Extracted entries:
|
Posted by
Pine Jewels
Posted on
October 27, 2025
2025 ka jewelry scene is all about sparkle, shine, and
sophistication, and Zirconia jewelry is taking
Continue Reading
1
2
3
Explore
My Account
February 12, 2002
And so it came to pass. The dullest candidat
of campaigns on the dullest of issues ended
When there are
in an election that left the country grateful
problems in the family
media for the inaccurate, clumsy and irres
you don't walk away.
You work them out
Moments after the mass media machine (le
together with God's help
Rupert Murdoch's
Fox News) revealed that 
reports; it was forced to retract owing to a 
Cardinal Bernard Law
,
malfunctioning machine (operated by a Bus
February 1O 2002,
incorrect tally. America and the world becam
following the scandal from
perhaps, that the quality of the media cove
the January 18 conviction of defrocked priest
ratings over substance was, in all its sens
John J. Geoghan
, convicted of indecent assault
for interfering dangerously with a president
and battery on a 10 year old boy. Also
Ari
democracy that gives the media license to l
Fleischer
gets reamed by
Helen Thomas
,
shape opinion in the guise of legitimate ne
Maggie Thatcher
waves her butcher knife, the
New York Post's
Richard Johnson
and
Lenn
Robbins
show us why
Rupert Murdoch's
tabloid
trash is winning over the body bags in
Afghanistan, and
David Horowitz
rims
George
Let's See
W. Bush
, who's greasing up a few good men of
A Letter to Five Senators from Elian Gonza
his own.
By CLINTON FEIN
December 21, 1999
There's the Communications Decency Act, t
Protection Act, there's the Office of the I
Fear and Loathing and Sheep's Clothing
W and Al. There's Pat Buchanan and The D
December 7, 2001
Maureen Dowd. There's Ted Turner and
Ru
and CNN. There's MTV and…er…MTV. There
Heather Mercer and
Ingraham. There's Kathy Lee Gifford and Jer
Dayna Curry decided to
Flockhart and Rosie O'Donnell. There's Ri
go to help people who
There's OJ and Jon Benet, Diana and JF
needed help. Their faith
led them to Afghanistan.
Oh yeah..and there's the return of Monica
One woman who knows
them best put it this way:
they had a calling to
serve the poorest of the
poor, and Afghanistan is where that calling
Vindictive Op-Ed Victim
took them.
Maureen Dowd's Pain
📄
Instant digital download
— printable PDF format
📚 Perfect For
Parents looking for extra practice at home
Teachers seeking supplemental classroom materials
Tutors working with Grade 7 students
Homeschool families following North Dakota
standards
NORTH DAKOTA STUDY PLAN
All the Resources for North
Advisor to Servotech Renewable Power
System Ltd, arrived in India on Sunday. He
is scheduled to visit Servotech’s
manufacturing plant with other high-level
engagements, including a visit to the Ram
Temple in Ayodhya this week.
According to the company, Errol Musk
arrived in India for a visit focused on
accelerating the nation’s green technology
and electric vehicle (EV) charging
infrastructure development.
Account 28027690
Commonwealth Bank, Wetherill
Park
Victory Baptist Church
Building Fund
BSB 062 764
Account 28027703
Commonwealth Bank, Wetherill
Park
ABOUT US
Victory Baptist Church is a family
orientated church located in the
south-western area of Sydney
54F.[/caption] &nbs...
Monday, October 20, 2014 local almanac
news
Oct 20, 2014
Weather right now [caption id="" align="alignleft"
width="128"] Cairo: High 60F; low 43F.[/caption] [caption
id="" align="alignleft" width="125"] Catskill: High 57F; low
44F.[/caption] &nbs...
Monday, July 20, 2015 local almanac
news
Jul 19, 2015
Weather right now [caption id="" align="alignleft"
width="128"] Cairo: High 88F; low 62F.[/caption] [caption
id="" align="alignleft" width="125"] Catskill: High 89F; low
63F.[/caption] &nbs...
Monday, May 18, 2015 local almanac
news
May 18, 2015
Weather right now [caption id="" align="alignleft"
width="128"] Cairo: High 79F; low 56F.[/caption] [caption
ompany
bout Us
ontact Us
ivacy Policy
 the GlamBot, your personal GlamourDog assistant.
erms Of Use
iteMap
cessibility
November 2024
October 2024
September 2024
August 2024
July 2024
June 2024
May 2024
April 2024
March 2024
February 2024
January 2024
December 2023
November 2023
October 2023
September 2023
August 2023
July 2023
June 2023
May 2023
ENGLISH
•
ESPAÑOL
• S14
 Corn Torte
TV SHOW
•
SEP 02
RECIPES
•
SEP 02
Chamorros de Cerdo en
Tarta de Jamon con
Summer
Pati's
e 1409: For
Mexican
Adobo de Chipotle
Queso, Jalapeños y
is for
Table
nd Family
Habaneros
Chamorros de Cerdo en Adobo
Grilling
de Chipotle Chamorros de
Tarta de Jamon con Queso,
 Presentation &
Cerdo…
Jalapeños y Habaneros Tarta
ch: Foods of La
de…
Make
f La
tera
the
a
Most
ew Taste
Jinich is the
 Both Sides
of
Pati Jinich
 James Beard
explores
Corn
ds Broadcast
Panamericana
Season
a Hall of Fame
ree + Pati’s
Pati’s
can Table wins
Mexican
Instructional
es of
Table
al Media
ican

Your instructions: Reproduce exactly the entries above, limited to the lines from the one with "New York Post's" through the one with "serve the poorest of the", both included.

Expected output:
New York Post's
Richard Johnson
and
Lenn
Robbins
show us why
Rupert Murdoch's
tabloid
trash is winning over the body bags in
Afghanistan, and
David Horowitz
rims
George
Let's See
W. Bush
, who's greasing up a few good men of
A Letter to Five Senators from Elian Gonza
his own.
By CLINTON FEIN
December 21, 1999
There's the Communications Decency Act, t
Protection Act, there's the Office of the I
Fear and Loathing and Sheep's Clothing
W and Al. There's Pat Buchanan and The D
December 7, 2001
Maureen Dowd. There's Ted Turner and
Ru
and CNN. There's MTV and…er…MTV. There
Heather Mercer and
Ingraham. There's Kathy Lee Gifford and Jer
Dayna Curry decided to
Flockhart and Rosie O'Donnell. There's Ri
go to help people who
There's OJ and Jon Benet, Diana and JF
needed help. Their faith
led them to Afghanistan.
Oh yeah..and there's the return of Monica
One woman who knows
them best put it this way:
they had a calling to
serve the poorest of the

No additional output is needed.